Problem statement =>
Please copy the following lines word for word, with every character and number unchanged.

(Layout dataset entries)
◇ ◇ ◇ ◇

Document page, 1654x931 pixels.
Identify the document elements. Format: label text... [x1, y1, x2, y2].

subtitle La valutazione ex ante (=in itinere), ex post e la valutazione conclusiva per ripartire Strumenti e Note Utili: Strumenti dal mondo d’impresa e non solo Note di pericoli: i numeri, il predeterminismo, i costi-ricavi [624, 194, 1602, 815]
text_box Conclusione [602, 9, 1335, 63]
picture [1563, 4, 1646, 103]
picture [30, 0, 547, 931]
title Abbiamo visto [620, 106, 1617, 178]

◇ ◇ ◇ ◇

Solution to this problem =>
Document page, 1654x931 pixels.
Identify the document elements. Format: label text... [x1, y1, x2, y2].

subtitle La valutazione ex ante (=in itinere), ex post e la valutazione conclusiva per ripartire Strumenti e Note Utili: Strumenti dal mondo d’impresa e non solo Note di pericoli: i numeri, il predeterminismo, i costi-ricavi [624, 194, 1602, 815]
text_box Conclusione [602, 9, 1335, 63]
picture [1563, 4, 1646, 103]
picture [30, 0, 547, 931]
title Abbiamo visto [620, 106, 1617, 178]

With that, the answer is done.